Nürnberg soll raus

Nürnberg soll raus

 

Die Allianz gegen Rechtsextremismus, der 165 Kommunen und Landkreise und 322 zivilgesellschaftliche Initiativen, Organisationen und Institutionen angehören, muss nach einem Urteil des Bayerischen Verwaltungsgerichtshofs künftig auf Nürnberg verzichten: Der AfD-Kreisverband Nürnberg/Schwabach und Mitglieder der AfD-Fraktion im Nürnberger Stadtrat hatte gegen die Mitgliedschaft Nürnbergs geklagt. Hintergrund ist, dass die Allianz sich bisweilen auch kritisch zur AfD geäußert hatte. Damit verstoße die Allianz gegen ihre Pflicht zur parteipolitischen Neutralität, die bei einer nicht verbotenen Partei jedoch geboten sei, so das Gericht.

Auf der einen Seite ist es natürlich bezeichnend, dass sich die AfD an einer Allianz gegen Rechtsextremismus stört – wer außer denen, die dabei bekämpft würden, sollte etwas gegen den Kampf gegen Rechtsextremismus haben? Wenn die AfD sich dabei zu Unrecht ins Visier genommen sieht, hätte es mit Sicherheit auch angemessenere Reaktionen gegeben, als die Stadt Nürnberg gleich aus dem Bündnis herauszuklagen; für Handlungen wie diese wurde der Spruch “Mit Kanonen auf Spatzen schießen” erfunden. Mag das Vorgehen der AfD formaljuristisch auch korrekt sein, so ist es in der Außendarstellung doch ein gewaltiges Eigentor und wirkt nicht gerade souverän.

Andererseits ist es natürlich auch typisch für den bürgerlichen Antifaschismus, sich nur auf einzelne Erscheinungen sowie auf Symptome statt auf Ursachen zu fokussieren. Man darf davon ausgehen, dass nahezu alle Landkreise und Kommunen von SPD und CSU regiert werden – zwei Parteien, die der AfD programmatisch durchaus ähnlich sind (bzw. werden): Gerade unter einem Kanzlerkandidaten Friedrich Merz steht die Union für Neoliberalismus, Flüchtlingsabwehr und Spaltung der Gesellschaft (man denke an das berüchtigte Zahnarzt-Zitat).
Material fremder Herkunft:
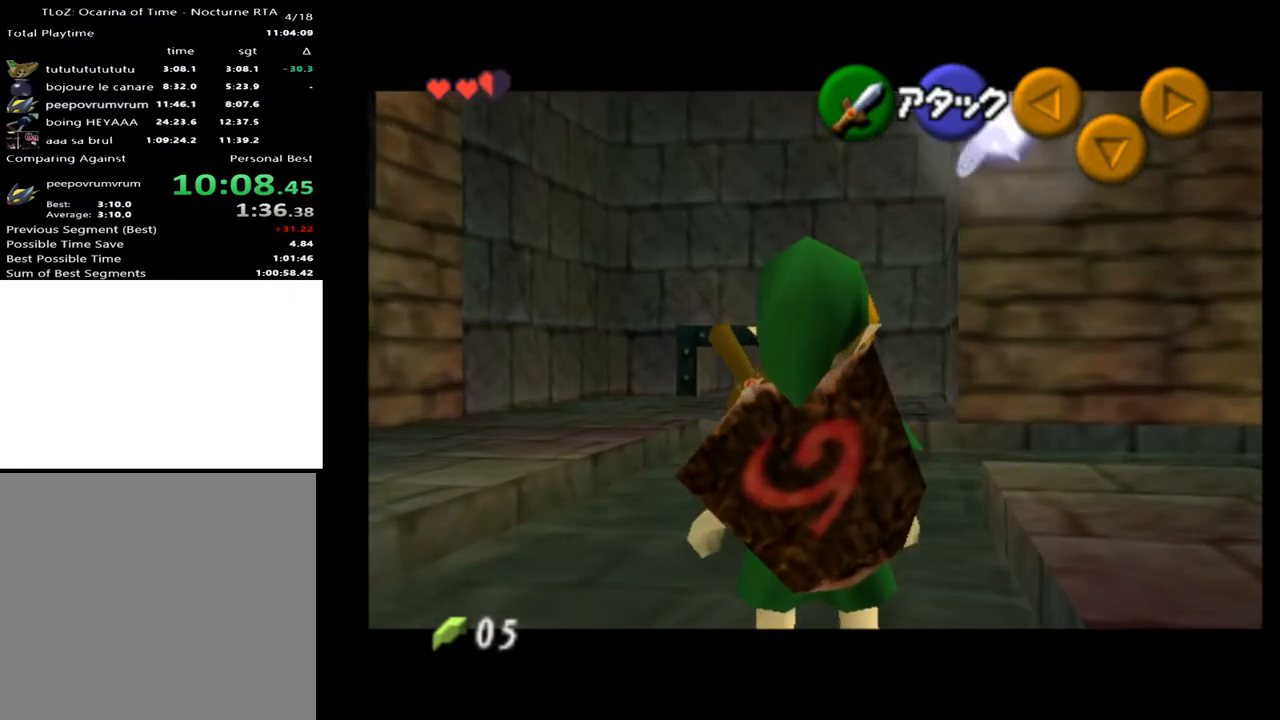
{"buttons": ["L2"], "left_stick": "center", "right_stick": "center", "events": [[100, "L2", "down"], [133, "left_stick", "center"]]}
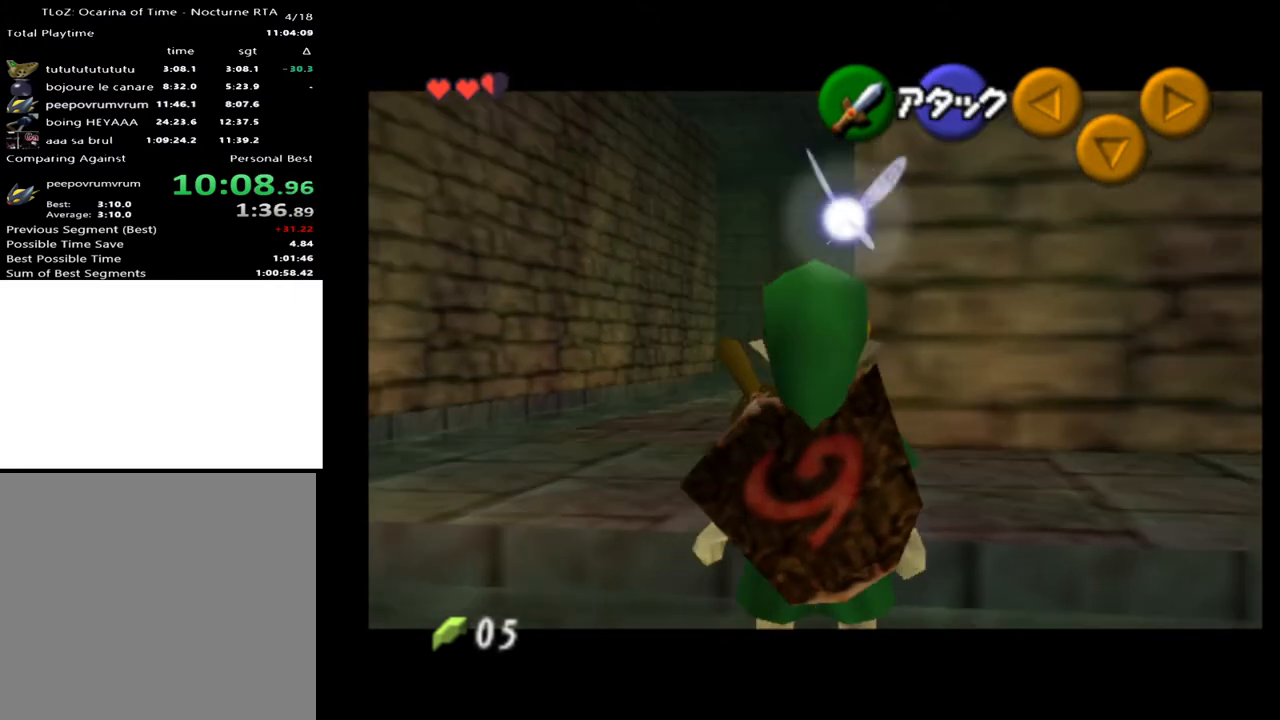
{"buttons": ["L2"], "left_stick": "center", "right_stick": "center", "events": [[67, "L2", "up"], [233, "L2", "down"], [367, "L2", "up"], [367, "left_stick", "down"], [467, "L2", "down"], [500, "left_stick", "center"]]}
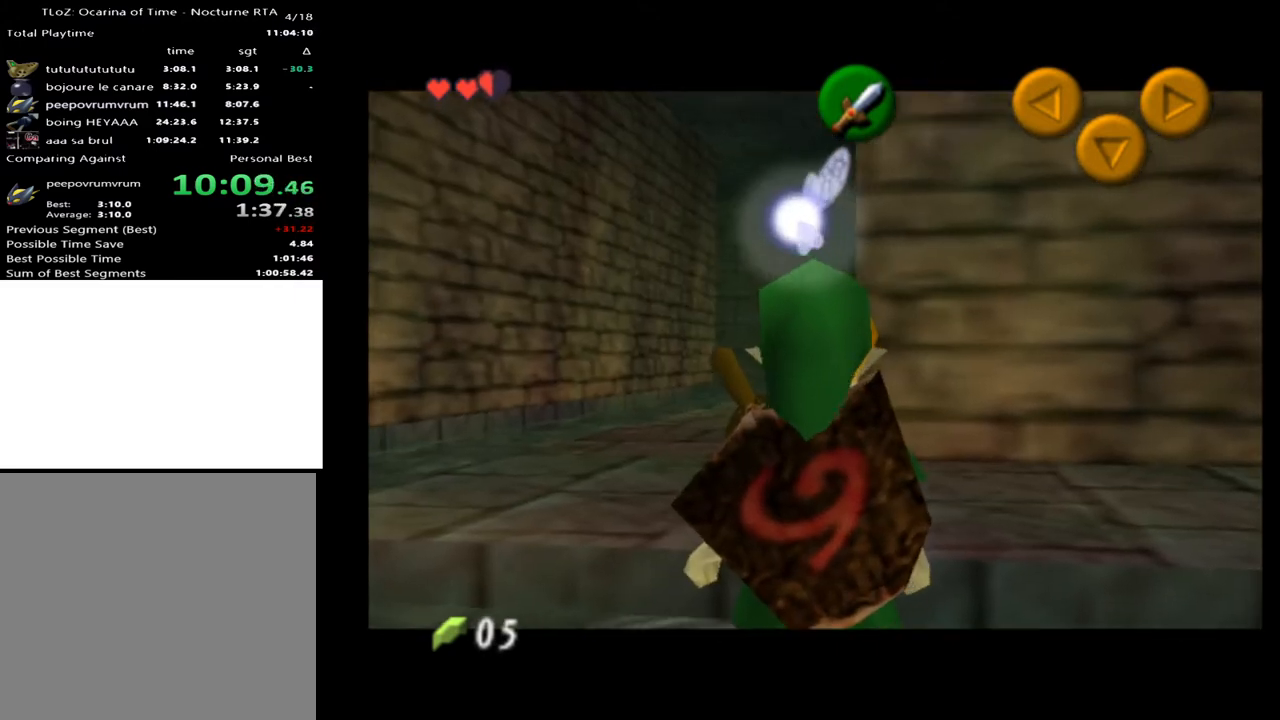
{"buttons": [], "left_stick": "center", "right_stick": "center", "events": [[500, "L2", "up"]]}
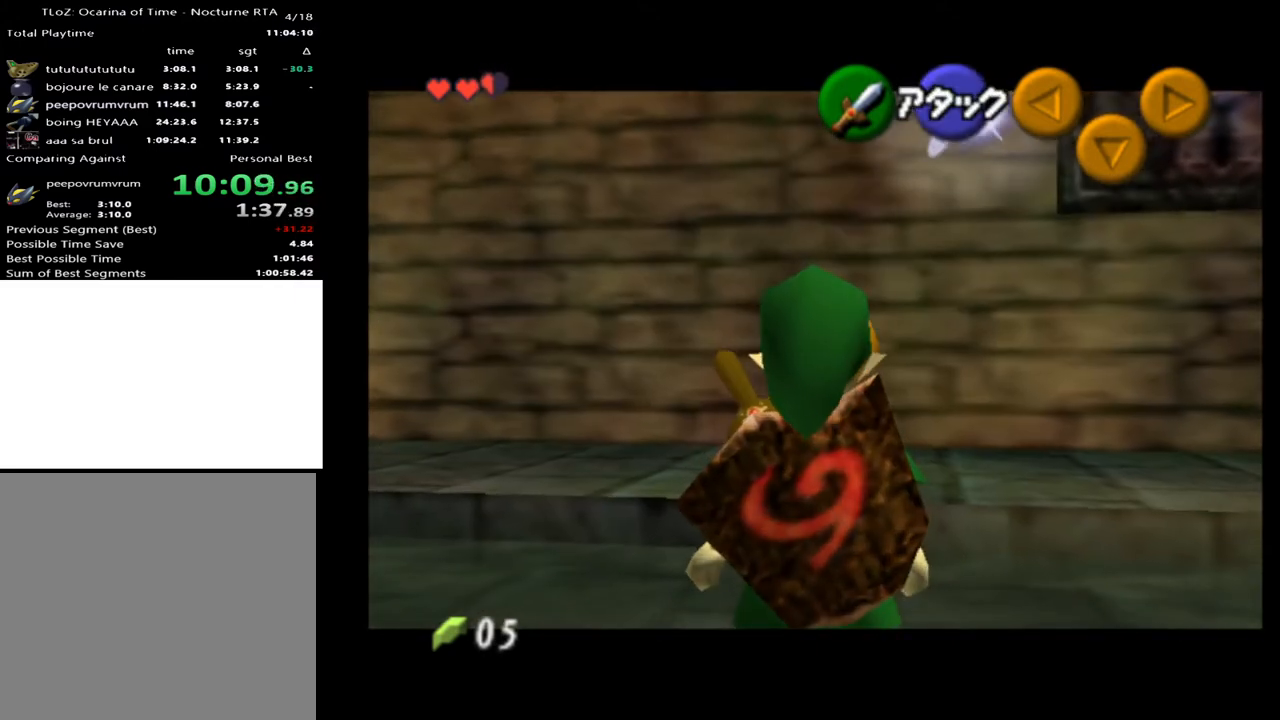
{"buttons": [], "left_stick": "center", "right_stick": "center", "events": [[67, "left_stick", "down"], [200, "L2", "down"], [200, "left_stick", "center"], [467, "L2", "up"]]}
Und Olaf Scholz sagte im Interview mit dem Spiegel, die BRD müsse “endlich im großen Stil abschieben”. Wo sind da noch die Unterschiede zur AfD? Bürgerlicher Antifaschismus bleibt daher immer an der Oberfläche – weil er das Problem nicht an der Wurzel angehen kann.

Ob Nürnberg wirklich aus der Allianz gegen Rechtsextremismus austreten muss, ist übrigens noch nicht ausgemacht: Wenn die Allianz sich dazu verpflichte, künftig auf explizite Äußerungen zur AfD zu verzichten, könnte sich das ganze Theater noch im Laufe der Revision in Luft auflösen.